• _Task inputs_:

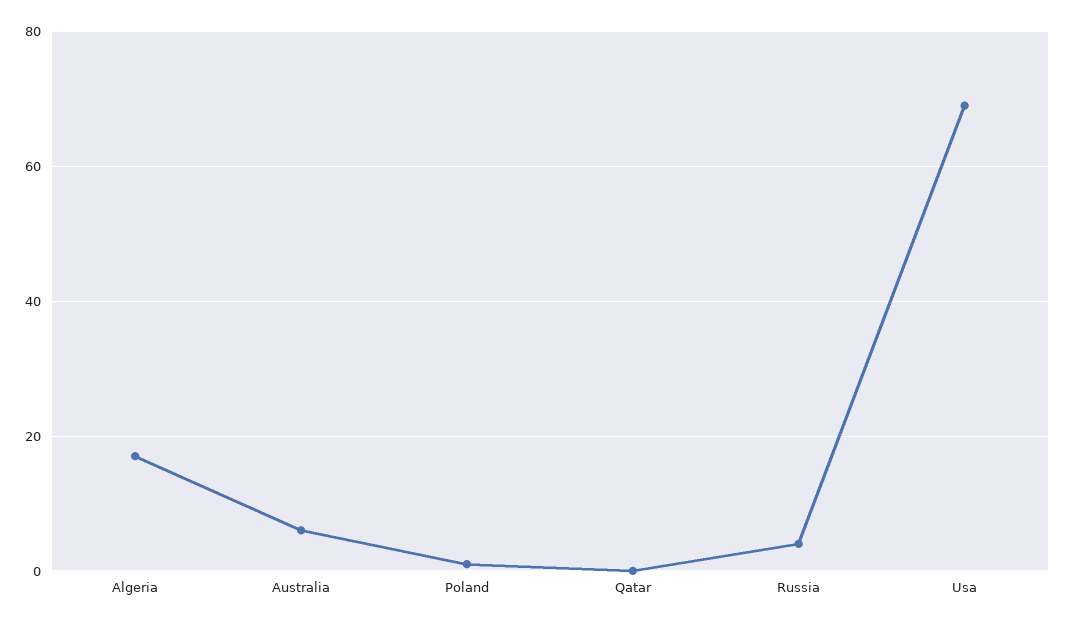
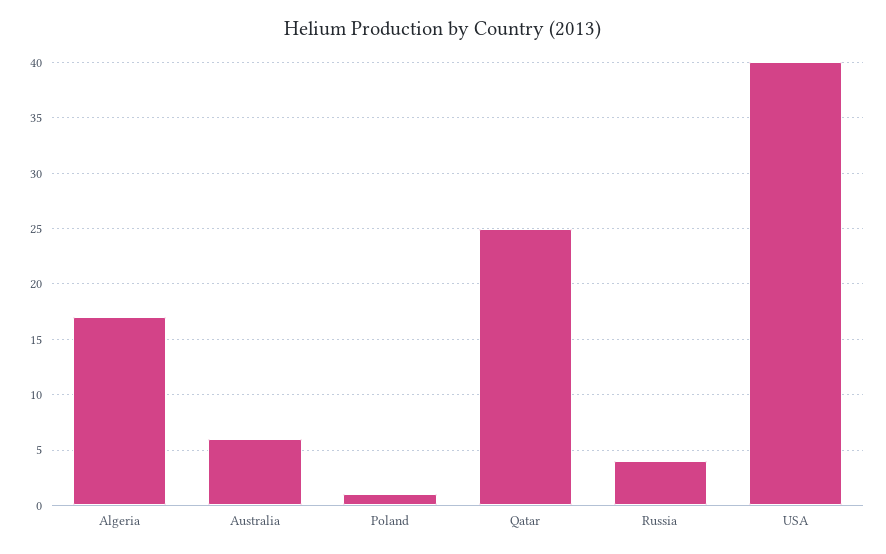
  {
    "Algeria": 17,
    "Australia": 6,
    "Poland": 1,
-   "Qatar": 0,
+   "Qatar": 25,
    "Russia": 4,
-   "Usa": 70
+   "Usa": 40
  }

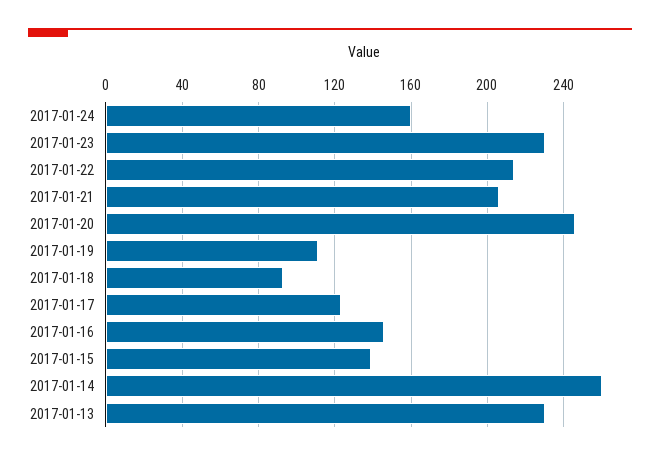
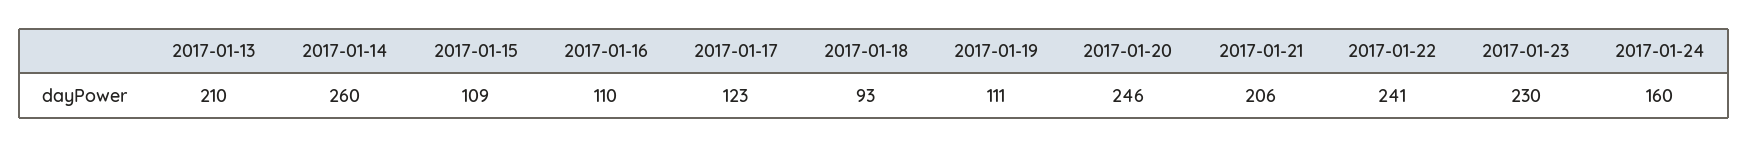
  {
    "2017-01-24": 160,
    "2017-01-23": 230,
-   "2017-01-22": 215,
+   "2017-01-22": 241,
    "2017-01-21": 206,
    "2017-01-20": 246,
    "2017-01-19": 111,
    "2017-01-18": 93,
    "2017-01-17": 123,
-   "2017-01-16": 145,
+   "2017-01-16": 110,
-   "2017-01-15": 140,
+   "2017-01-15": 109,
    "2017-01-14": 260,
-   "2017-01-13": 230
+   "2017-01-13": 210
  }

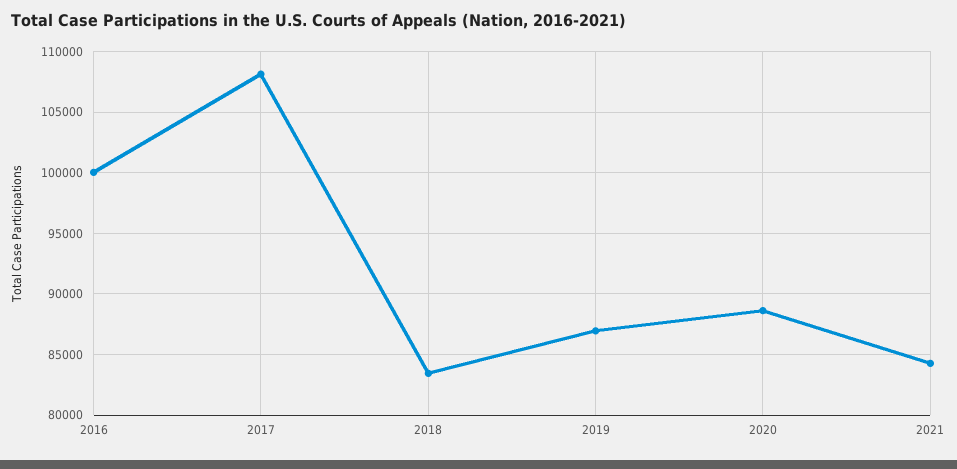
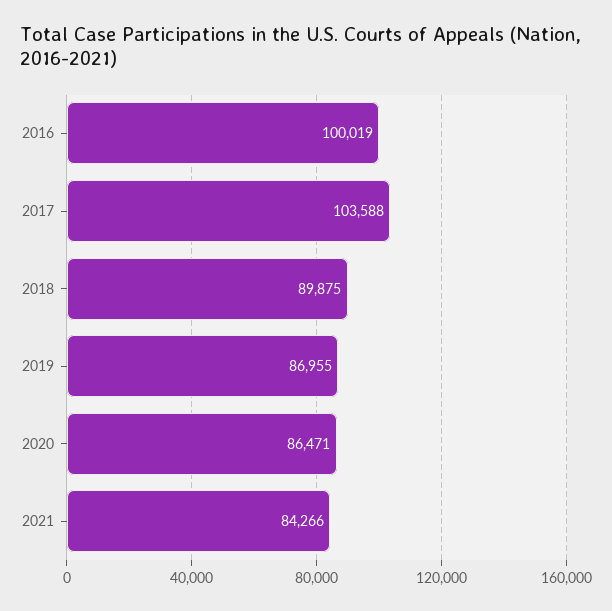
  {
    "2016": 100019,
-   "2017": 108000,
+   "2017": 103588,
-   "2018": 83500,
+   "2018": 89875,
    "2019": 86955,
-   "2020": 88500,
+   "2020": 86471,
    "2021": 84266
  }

• _Problem to solve_:
Word for word, restate each line above, minus its pictures.

• _Answer section_:
  {
    "Algeria": 17,
    "Australia": 6,
    "Poland": 1,
-   "Qatar": 0,
+   "Qatar": 25,
    "Russia": 4,
-   "Usa": 70
+   "Usa": 40
  }

  {
    "2017-01-24": 160,
    "2017-01-23": 230,
-   "2017-01-22": 215,
+   "2017-01-22": 241,
    "2017-01-21": 206,
    "2017-01-20": 246,
    "2017-01-19": 111,
    "2017-01-18": 93,
    "2017-01-17": 123,
-   "2017-01-16": 145,
+   "2017-01-16": 110,
-   "2017-01-15": 140,
+   "2017-01-15": 109,
    "2017-01-14": 260,
-   "2017-01-13": 230
+   "2017-01-13": 210
  }

  {
    "2016": 100019,
-   "2017": 108000,
+   "2017": 103588,
-   "2018": 83500,
+   "2018": 89875,
    "2019": 86955,
-   "2020": 88500,
+   "2020": 86471,
    "2021": 84266
  }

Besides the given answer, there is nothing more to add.